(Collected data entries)
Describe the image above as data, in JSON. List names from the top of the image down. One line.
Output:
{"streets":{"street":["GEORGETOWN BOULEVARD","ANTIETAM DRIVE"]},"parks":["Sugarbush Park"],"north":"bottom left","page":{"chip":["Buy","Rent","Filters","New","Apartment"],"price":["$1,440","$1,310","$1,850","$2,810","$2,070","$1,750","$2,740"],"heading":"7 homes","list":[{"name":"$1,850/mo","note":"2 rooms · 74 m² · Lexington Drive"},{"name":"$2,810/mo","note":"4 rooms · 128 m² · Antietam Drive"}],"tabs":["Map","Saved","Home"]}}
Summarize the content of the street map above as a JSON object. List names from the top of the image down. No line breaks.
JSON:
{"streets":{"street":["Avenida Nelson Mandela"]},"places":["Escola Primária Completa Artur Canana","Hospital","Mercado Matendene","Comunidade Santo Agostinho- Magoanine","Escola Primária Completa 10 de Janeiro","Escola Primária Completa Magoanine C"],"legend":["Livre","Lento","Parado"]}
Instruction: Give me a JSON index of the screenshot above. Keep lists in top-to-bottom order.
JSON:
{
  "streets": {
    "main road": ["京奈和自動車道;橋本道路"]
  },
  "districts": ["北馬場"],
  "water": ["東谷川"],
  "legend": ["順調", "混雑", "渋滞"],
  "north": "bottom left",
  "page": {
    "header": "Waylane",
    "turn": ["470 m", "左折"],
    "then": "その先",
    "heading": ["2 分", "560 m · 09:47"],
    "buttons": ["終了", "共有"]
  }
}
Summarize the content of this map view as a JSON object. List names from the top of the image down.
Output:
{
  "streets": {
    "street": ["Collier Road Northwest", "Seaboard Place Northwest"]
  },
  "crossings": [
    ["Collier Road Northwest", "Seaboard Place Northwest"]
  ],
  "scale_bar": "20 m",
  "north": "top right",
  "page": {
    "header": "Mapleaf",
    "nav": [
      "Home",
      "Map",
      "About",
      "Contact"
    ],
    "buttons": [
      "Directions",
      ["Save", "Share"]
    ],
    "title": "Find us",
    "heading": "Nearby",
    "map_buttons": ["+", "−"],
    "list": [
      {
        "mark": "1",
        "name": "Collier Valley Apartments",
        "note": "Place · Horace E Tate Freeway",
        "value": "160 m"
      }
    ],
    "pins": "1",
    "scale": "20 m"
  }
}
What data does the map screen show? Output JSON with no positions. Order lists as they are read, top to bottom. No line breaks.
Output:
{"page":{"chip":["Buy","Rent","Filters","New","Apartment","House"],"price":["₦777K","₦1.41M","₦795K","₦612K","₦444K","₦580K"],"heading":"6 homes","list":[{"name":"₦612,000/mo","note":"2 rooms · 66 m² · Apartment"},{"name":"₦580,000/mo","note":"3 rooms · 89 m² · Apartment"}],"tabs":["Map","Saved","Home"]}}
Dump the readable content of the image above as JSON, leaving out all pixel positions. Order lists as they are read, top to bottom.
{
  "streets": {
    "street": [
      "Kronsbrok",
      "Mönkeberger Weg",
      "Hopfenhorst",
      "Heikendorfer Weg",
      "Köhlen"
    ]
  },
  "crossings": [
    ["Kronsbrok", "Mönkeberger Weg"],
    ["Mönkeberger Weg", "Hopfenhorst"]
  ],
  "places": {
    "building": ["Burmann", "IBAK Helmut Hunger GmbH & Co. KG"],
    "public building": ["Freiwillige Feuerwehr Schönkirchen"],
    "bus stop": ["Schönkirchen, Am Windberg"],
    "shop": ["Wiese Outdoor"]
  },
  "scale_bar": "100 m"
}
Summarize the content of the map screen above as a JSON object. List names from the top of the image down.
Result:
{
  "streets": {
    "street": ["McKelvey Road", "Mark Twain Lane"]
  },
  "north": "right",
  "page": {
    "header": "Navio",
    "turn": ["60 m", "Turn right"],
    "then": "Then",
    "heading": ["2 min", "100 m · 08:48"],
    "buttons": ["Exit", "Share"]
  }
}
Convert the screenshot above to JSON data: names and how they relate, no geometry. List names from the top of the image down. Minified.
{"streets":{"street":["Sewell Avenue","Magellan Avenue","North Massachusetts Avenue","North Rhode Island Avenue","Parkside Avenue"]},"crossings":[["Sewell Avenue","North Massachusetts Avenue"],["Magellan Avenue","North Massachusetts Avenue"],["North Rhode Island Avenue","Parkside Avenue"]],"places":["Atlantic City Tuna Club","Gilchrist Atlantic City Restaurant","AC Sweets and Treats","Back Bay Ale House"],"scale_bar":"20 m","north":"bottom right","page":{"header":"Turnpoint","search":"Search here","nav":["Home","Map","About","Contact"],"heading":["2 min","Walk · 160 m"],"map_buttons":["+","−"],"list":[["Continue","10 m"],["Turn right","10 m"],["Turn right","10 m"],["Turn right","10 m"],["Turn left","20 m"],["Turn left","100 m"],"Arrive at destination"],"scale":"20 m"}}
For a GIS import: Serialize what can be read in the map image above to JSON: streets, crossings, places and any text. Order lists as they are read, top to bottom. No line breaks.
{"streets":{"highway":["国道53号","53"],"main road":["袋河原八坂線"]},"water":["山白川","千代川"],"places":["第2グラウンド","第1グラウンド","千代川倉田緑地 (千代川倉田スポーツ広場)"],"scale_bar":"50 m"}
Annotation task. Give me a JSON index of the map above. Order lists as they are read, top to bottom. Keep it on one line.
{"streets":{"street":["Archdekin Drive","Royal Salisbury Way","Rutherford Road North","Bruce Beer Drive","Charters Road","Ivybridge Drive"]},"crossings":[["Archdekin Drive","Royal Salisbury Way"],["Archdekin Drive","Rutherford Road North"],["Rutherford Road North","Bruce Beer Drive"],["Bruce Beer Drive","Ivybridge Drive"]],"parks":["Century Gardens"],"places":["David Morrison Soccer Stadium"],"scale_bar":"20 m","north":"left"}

# WORK ITEM
Start with the first line of the data and print every line exactly. The line containing "Instruction: Give me" is the last one to include.

# FINISHED EXERCISE
Describe the image above as data, in JSON. List names from the top of the image down. One line.
Output:
{"streets":{"street":["GEORGETOWN BOULEVARD","ANTIETAM DRIVE"]},"parks":["Sugarbush Park"],"north":"bottom left","page":{"chip":["Buy","Rent","Filters","New","Apartment"],"price":["$1,440","$1,310","$1,850","$2,810","$2,070","$1,750","$2,740"],"heading":"7 homes","list":[{"name":"$1,850/mo","note":"2 rooms · 74 m² · Lexington Drive"},{"name":"$2,810/mo","note":"4 rooms · 128 m² · Antietam Drive"}],"tabs":["Map","Saved","Home"]}}
Summarize the content of the street map above as a JSON object. List names from the top of the image down. No line breaks.
JSON:
{"streets":{"street":["Avenida Nelson Mandela"]},"places":["Escola Primária Completa Artur Canana","Hospital","Mercado Matendene","Comunidade Santo Agostinho- Magoanine","Escola Primária Completa 10 de Janeiro","Escola Primária Completa Magoanine C"],"legend":["Livre","Lento","Parado"]}
Instruction: Give me a JSON index of the screenshot above. Keep lists in top-to-bottom order.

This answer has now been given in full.